Comment 32 Eric Botcazou 2018-01-09 09:29:03 UTC
> However I'm not sure whether exposing the distinction is really the way to
> go so I'm going to evaluate the pessimization that would be introduced on
> SPARC 64-bit by disregarding WORD_REGISTER_OPERATIONS for shift operations.
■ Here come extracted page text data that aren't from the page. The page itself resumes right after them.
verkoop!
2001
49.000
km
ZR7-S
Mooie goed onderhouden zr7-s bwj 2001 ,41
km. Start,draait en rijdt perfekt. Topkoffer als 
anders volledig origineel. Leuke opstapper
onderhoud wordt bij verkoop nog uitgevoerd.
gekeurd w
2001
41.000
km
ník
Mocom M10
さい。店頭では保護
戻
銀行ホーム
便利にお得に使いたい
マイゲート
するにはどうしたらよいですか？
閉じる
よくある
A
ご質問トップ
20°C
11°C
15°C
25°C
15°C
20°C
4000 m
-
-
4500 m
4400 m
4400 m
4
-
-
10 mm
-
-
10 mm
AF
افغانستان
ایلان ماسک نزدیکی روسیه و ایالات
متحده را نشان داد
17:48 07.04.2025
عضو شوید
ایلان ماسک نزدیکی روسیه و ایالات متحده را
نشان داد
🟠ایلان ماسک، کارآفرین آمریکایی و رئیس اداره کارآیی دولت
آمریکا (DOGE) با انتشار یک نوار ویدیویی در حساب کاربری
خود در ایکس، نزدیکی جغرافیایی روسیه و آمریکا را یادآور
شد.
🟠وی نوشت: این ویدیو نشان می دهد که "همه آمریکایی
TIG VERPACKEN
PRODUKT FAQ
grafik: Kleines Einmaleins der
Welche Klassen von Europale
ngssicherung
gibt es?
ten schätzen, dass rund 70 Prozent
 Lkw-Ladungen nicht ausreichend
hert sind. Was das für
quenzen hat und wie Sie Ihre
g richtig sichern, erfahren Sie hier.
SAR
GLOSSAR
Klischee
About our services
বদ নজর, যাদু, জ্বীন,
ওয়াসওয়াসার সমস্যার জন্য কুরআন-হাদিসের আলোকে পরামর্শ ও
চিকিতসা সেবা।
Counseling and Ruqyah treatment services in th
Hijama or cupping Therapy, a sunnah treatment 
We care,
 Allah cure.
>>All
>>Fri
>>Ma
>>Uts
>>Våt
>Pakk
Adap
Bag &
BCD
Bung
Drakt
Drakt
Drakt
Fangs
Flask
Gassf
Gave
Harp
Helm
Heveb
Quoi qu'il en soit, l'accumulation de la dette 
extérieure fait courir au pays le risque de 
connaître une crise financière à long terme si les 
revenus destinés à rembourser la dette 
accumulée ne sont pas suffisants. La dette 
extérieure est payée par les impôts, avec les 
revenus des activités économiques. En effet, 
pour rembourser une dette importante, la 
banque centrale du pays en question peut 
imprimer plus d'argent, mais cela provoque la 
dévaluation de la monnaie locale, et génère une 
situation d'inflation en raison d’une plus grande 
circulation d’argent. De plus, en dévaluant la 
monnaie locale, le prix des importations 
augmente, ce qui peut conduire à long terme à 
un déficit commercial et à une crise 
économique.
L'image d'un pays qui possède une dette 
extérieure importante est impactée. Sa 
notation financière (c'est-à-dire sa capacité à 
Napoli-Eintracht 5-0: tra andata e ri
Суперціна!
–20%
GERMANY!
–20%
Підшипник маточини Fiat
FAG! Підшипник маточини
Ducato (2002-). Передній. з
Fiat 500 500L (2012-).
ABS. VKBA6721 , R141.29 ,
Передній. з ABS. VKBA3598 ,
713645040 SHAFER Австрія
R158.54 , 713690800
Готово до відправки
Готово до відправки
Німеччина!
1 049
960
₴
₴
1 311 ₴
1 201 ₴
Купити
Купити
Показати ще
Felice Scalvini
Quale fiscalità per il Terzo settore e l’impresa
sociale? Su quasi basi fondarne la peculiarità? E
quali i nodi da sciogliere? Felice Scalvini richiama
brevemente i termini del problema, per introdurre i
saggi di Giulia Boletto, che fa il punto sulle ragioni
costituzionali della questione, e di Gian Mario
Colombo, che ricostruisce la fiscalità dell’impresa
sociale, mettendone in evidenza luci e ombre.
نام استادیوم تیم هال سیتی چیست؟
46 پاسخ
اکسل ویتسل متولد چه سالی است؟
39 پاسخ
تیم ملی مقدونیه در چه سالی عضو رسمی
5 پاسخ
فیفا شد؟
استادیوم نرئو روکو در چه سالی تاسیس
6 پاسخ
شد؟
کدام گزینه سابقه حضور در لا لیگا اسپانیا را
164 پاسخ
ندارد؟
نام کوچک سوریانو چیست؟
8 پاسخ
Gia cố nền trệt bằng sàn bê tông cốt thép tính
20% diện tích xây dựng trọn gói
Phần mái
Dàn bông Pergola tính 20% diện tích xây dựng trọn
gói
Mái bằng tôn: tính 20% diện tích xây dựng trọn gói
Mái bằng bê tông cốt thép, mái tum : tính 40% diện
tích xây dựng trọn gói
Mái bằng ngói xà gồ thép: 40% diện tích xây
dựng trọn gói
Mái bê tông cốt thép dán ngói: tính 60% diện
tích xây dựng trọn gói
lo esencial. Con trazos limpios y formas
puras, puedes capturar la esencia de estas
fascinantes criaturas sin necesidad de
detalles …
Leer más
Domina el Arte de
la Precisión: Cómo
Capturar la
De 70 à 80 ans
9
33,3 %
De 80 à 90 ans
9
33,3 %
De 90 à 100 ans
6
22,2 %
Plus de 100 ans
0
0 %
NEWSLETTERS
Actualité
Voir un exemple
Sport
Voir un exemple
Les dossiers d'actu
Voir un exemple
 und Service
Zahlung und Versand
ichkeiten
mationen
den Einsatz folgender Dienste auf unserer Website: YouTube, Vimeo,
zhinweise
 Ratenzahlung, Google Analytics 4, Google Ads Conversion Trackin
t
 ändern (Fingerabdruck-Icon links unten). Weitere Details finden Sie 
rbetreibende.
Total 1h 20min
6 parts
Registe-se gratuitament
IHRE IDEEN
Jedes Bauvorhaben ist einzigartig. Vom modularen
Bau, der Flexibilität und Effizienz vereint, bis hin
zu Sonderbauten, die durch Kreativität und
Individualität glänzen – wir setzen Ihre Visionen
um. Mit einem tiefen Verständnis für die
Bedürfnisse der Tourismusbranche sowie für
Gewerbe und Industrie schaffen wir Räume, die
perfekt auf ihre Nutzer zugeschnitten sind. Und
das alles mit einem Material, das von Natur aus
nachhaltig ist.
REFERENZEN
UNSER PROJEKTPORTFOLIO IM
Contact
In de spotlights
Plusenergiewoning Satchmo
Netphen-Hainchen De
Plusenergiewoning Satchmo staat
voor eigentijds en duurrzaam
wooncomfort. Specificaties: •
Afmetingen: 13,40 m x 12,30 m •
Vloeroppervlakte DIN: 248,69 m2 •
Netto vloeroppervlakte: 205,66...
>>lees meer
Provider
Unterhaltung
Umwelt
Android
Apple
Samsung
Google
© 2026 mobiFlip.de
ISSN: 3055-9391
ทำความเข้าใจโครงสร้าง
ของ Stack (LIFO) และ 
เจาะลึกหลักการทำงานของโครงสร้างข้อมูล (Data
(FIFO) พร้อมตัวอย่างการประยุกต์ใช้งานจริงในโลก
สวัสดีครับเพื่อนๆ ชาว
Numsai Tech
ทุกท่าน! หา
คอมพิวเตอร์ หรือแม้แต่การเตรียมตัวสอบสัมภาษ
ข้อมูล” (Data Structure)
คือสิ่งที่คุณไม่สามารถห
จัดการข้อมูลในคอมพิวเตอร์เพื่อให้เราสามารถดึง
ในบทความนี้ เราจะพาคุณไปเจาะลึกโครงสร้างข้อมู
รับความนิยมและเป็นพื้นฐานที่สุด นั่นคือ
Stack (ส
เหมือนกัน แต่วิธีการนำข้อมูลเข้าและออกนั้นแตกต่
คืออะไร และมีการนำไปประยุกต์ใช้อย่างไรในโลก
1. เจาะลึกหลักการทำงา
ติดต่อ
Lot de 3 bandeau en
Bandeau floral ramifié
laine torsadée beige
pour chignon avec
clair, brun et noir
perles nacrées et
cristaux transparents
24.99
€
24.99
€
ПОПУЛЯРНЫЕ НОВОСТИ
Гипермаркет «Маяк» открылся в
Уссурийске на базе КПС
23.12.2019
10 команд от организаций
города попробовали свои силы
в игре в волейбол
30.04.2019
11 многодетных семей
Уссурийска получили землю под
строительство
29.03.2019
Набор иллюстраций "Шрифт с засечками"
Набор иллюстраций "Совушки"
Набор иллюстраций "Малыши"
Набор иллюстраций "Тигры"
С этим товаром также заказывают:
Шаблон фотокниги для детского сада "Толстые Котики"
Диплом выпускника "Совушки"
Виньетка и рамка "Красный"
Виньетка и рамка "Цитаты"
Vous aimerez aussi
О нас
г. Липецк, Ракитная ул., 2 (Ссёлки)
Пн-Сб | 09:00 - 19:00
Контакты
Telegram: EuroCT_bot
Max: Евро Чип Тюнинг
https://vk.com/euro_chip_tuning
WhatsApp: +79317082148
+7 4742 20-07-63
Pessimization is real under the form of redundant sign/zero-extensions, so I'm going to test a stopgap fix instead on IA-64 and SPARC64.
Comment 33 Eric Botcazou 2018-01-09 09:31:49 UTC
Created attachment 43068 [details]
Stopgap fix

To be tested on IA-64 and SPARC.
Comment 34 Eric Botcazou 2018-01-12 10:18:55 UTC
Author: ebotcazou
Date: Fri Jan 12 10:18:24 2018
New Revision: 256572

URL: https://gcc.gnu.org/viewcvs?rev=256572&root=gcc&view=rev
Log:
	PR rtl-optimization/83565
	* rtlanal.c (nonzero_bits1): On WORD_REGISTER_OPERATIONS machines, do
	not extend the result to a larger mode for rotate operations.
	(num_sign_bit_copies1): Likewise.

Added:
    trunk/gcc/testsuite/gcc.c-torture/execute/20180112-1.c
Modified:
    trunk/gcc/ChangeLog
    trunk/gcc/rtlanal.c
    trunk/gcc/testsuite/ChangeLog
Comment 35 Eric Botcazou 2018-01-12 10:21:16 UTC
Author: ebotcazou
Date: Fri Jan 12 10:20:42 2018
New Revision: 256573

URL: https://gcc.gnu.org/viewcvs?rev=256573&root=gcc&view=rev
Log:
	PR rtl-optimization/83565
	* rtlanal.c (nonzero_bits1): On WORD_REGISTER_OPERATIONS machines, do
	not extend the result to a larger mode for rotate operations.
	(num_sign_bit_copies1): Likewise.

Added:
    branches/gcc-7-branch/gcc/testsuite/gcc.c-torture/execute/20180112-1.c
      - copied unchanged from r256572, trunk/gcc/testsuite/gcc.c-torture/execute/20180112-1.c
Modified:
    branches/gcc-7-branch/gcc/ChangeLog
    branches/gcc-7-branch/gcc/rtlanal.c
    branches/gcc-7-branch/gcc/testsuite/ChangeLog
Comment 36 Eric Botcazou 2018-01-12 10:24:04 UTC
Thanks for reporting the problem and distilling a reduced testcase.